An odeon of ancient Greek where wisdom and eloquence were expressed

Review of Wisdom and Eloquence by Robert Littlejohn and Charles T. Evans

Robert Littlejohn and Charles T. Evans. Wisdom and Eloquence: A Christian Paradign for Classical Learning. Wheaton: Crossway, 2006.

In Wisdom and Eloquence Robert Littlejohn and Charles Evans connect the classical tradition of education to a Christian outlook on the goals of education. Both Littlejohn and Evans are leaders and practitioners within the classical Christian movement. Littlejohn’s background is in the field of biology and after serving as a vice president at Covenant College, he now serves as head of school at Trinity Academy in Raleigh, NC. Evans is an instructor in education at Vanderbilt and Covenant College as well as a private school consultant through Better Schools, a company he founded.

Wisdom and Eloquence contributes to the the ever-growing body of literature associated with the emerging classical Christian school movement, which seeks to recover the educational ideals of Western civilization’s tradition prior to its dismantling in the progressive era. Now with postmodernism having arisen and taken root, the erosion of truth due to relativism makes the need for two educational values imperative: wisdom and eloquence. Students must acquire a perspective based on the norms of truth, beauty and goodness along with the ability to speak into today’s marketplace of ideas.

Paradigmatic is Augustine’s delineation of training in wisdom being based first in scriptural knowledge and then in “everything else.” A properly trained Christian must also acquire skill as an orator. The book then expresses the fundamental importance to teach a Christian worldview, drawing upon the insights of Kuyper and Schaeffer that all aspects of life ought to be shaped by a Christ-centered view of life. Littlejohn and Evans lay out a paradigm for understanding the perspective of Scripture containing a narrative trajectory in the Old and New Testaments summarized in four movements: Creation, Fall, Redemption, Consummation. They devote several pages to elucidating these four movements, grounding them in their biblical and theological perspectives.This is a highly commendable paradigm, enabling teachers and students of the Bible to acquire both a knowledge of the scriptural narrative and a sense of their own participation within that narrative. We ourselves are created and fallen beings, our redemption accomplished in Christ, and awaiting the consummation of God’s salvific plan. They helpfully distinguish church and school environment, articulating that a school cannot serve the role of the church, but is nonetheless a domain well equipped for discipleship. Their biblical-theological framework promotes a formational educational environment, encompassing the educational curricula outlined in the remainder of the book.

Littlejohn and Evans carefully spell out the meaning and structure of the seven liberal arts. The trivium, containing grammar, dialectic and rhetoric, and the quadrivium, composed of arithmetic, geometry, astronomy and music, are broken down into their constituent disciplines. Building on Dorothy Sayers’ essay, “The Lost Tools of Learning” (1947), they promote her insights about the need for a classical framework lost in the upheavals of progressivism and two world wars, but they also veer away from Sayers’ approach that connected the trivium to stages of cognitive development.
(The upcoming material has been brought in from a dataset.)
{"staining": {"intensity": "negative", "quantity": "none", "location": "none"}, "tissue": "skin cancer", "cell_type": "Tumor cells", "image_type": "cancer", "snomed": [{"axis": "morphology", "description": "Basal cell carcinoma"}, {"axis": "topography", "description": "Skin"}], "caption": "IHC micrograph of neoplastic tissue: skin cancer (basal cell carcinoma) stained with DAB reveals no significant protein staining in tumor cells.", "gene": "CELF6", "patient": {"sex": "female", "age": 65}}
As Jason points out in his post, “The Classical Distinction Between an Art and a Science,” our authors view the trivium as subjects, which falls short of a more robust understanding of the trivium. Viewed as subjects, the classical Christian movement runs the risk of educating without a coherent method.
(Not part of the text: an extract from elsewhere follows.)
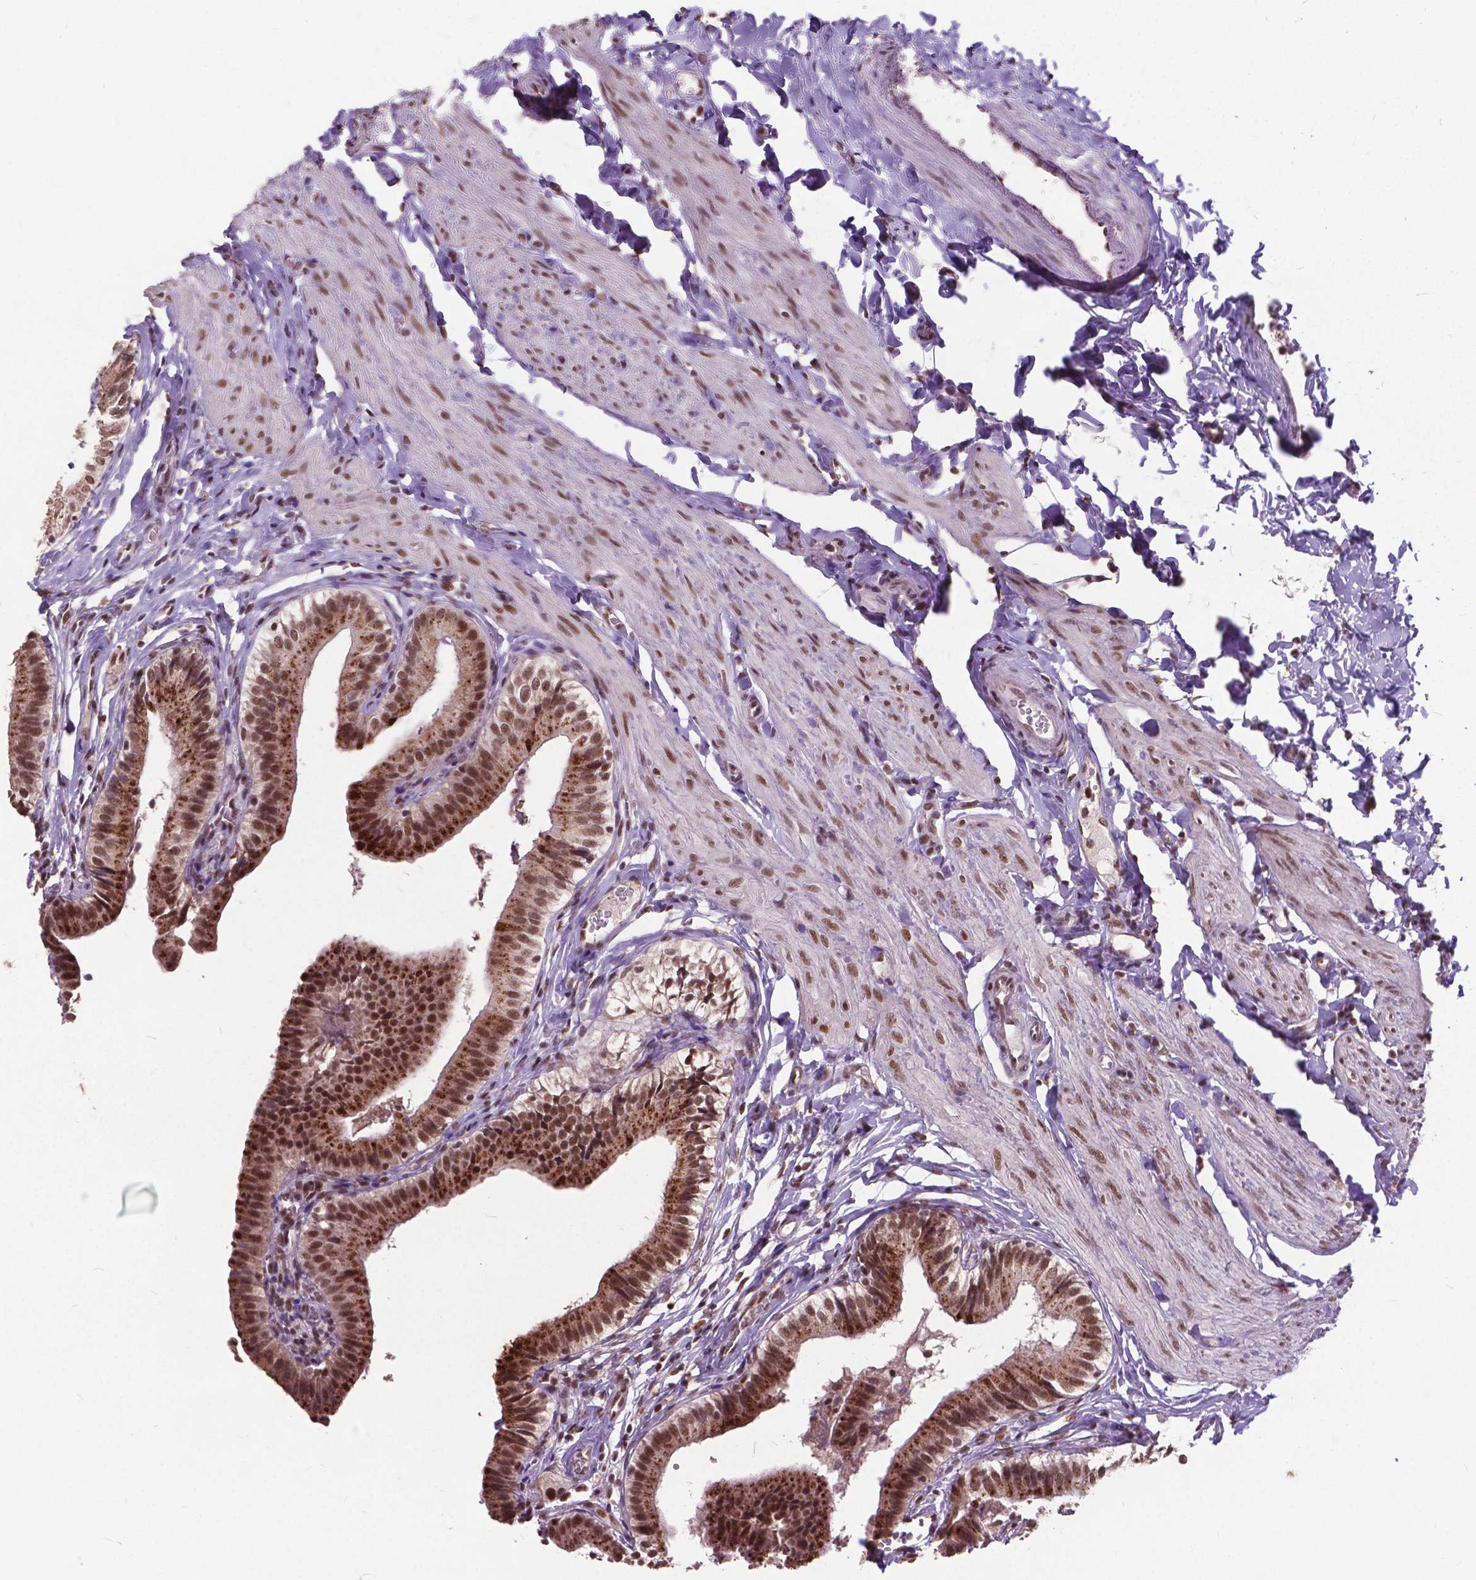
{"staining": {"intensity": "strong", "quantity": ">75%", "location": "cytoplasmic/membranous,nuclear"}, "tissue": "gallbladder", "cell_type": "Glandular cells", "image_type": "normal", "snomed": [{"axis": "morphology", "description": "Normal tissue, NOS"}, {"axis": "topography", "description": "Gallbladder"}], "caption": "Immunohistochemistry (IHC) histopathology image of unremarkable gallbladder stained for a protein (brown), which displays high levels of strong cytoplasmic/membranous,nuclear positivity in about >75% of glandular cells.", "gene": "MSH2", "patient": {"sex": "female", "age": 47}}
This book serves as a helpful guide to those new to the classical Christian movement or practitioners within the movement to understand its overarching structure and guiding principles. Much of the contents are practical in nature, whether exemplifying worthwhile school traditions to incorporate or navigating the science versus religion debate in the curriculum of the natural sciences. Littlejohn and Evans provide great insight in a personable style. While the biblical worldview section provides a necessary gateway to effectively ground the liberal arts tradition in a Christian school environment, the two sections felt disconnected. I would have liked to see how the liberal arts tradition flows from a biblical, Christ-centered worldview, and how the liberal arts tradition is ideally suited to Christian discipleship. Venerable names such as Augustine, Calvin, Kuyper and Lewis are foundational to our authors’ educational vision. I was surprised to find little consideration for what the Bible promotes regarding education, although Paul’s imperative to “be transformed by the renewing of your mind” is prominent in the introduction. These are likely the desires of a biblical scholar to have further levels of engagement here, and such desiderata should not detract from the value of this book, especially in taking seriously a biblical paradigm of educational formation.